Francisco Vega/AFP/Getty Images
A member of the US Border Patrol walks behind the line of cars at the San Ysidro gate at the border between Mexico and United State in Tijuana, Mexico on May 04, 2011, after the US military operation that ended in the killing of Al-Qaeda's mastermind, Osama Bin Laden. Though Mexico's government has not announced special security measures after the US commando raid in Pakistan claimed the life of the world's most wanted man, there was close cooperation with US authorities to check for potentially dangerous persons. AFP PHOTO / FRANCISCO VEGA (Photo credit should read FRANCISCO VEGA/AFP/Getty Images)
Federal prosecutors in the Southern California border region deal almost exclusively with one of two crimes: smuggling drugs or smuggling people. But, not all smugglers are created equal. The U.S. Attorney's Office runs a program that gives low-level smugglers a chance to get straight with the law, before they get a record. Jill Replogle from the Fronteras Desk reports.
Brenda is an attractive 27-year old with pretty impressive job credentials. (I was asked not to use her last name so as not to compromise her job prospects.)
At her tidy San Diego apartment, Brenda showed me her Emergency Medical Technician certificate and tells me about the Medical Billing course she just finished.
“I want to be a surgeon,” she said. “I want to do brain surgery.”
A felony for alien smuggling could put a serious damper on those plans, and Brenda knows it. At least now she does.
But a few months back, when she agreed to drive into the U.S. from Mexico with a guy hidden in her backseat, she was only thinking she’d soon have a couple thousand bucks to pay that month’s rent for her and her five kids.
“And I really needed it,” she said. “And I thought it was going to be super easy and just, drive across, that’s all.”
But the border agent who checked her passport asked to look in the back of her car. She got caught and cuffed.
But instead of being put behind bars, she was offered this deal: Plead guilty, then commit to a yearlong, court-supervised program that — if you play by the rules — let’s you get on with life with a clean record.
“This program is designed to target individuals who are starting down the path of criminal activity,” said Barbara Major, one of five federal magistrate judges who handle cases under the smuggling diversion program.
“It does something other than just put people in prison,” Major said. “It gives them the opportunity to turn their lives around.”
The smuggling diversion program is unique in the federal justice system. Participants are required to follow an individually tailored plan that can include everything from drug rehab to English classes.
“We help them find work, we write resumes, mental health counseling,” said Nancee Schwartz, the defense lawyer who proposed the program and represents all of the participants.
Schwartz has rowdy, white-blond hair and a sign behind her desk that reads, “I’M NOT POLITE.”
This program is her baby. It's really more about social work than lawyering, she said.
“I reflect on the amount of diapers I've bought, shoes I've bought,” Schwartz said with a wistful smile.
The diversion program tries to address the reason an individual chose to break the law. Did they need the money to survive, like Brenda?
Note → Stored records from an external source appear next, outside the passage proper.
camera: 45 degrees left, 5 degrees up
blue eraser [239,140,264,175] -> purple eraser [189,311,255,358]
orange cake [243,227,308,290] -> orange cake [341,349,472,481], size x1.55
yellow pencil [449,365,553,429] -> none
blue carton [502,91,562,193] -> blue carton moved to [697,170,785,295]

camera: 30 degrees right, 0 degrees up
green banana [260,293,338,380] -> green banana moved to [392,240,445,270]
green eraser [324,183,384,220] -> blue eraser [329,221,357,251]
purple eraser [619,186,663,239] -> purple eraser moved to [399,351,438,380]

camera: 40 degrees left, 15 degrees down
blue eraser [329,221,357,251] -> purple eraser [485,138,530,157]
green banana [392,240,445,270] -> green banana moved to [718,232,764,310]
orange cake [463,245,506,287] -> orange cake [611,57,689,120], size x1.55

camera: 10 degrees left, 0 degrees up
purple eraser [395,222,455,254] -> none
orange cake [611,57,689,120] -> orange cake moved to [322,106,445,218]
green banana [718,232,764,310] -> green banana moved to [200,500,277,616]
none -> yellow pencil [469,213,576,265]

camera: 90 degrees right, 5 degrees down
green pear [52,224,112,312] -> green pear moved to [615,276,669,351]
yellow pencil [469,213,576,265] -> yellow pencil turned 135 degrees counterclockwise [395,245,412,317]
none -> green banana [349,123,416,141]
Did they have a drug problem?
All of the participants have monthly court dates with a judge who evaluates their progress.
At a recent session of diversion court, the judge ordered a client to write a 300-word essay starting with “I want my life….”
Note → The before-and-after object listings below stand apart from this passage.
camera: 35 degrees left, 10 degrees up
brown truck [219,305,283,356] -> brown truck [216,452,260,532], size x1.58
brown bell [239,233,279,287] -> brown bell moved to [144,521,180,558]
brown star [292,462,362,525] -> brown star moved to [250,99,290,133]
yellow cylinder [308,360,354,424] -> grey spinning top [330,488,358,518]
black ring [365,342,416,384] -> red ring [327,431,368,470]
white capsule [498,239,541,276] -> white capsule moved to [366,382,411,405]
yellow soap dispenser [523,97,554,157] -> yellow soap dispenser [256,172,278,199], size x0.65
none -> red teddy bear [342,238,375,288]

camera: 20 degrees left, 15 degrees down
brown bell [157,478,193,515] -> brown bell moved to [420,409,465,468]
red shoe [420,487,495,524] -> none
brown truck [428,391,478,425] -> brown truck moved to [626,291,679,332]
Brenda said a judge ordered her to take her kids to the park once a week.
But it’s not all so fluffy. Judges also order GPS monitors strapped onto participants’ ankles, and arrest warrants for those who fail to show up for drug tests or court dates.
“You know you don't get to spend a year just sitting around waiting for the felony to disappear,” Schwartz said. “We expect you to make some changes, we expect you to put in the hard work.”
Schwartz and others involved with the program are quick to note that the men and women given the option to participate are at the lowest level of the smuggling business.
"They're taking big risks for small amounts,” she said. “And most of them are shocked when I show them how much the people are being charged to be brought north by comparison to what they're being paid. You know, they feel pretty exploited."
Even if you have no sympathy for criminals, the fact is, federal officials say, there just isn’t enough space in local jails and prisons, or enough resources to prosecute everyone who breaks federal law.
Brenda only recently started the program, and she said just having someone there to push her is a big help.
“Like I said, I’ve always been on my own,” she said, “and I’ve never really had that support, you know, or that backbone of, come on, you can do this.”
And there’s a big stick: failure could mean going to prison and a felony record.
“So I know that I gotta, how do you say that, shape up and fly right,” she said.
That's exactly what the program is intended to do. Because the alternative, incarceration, just isn’t very good at rehabilitating offenders. More than half of individuals who serve sentences in federal prison will go on to commit other crimes.
In comparison, of the 137 people who have graduated, just five have re-offended.
The U.S. Attorney’s Office in San Diego hopes to expand the program. Low-level drug smugglers could be the next ones offered a path away from prison.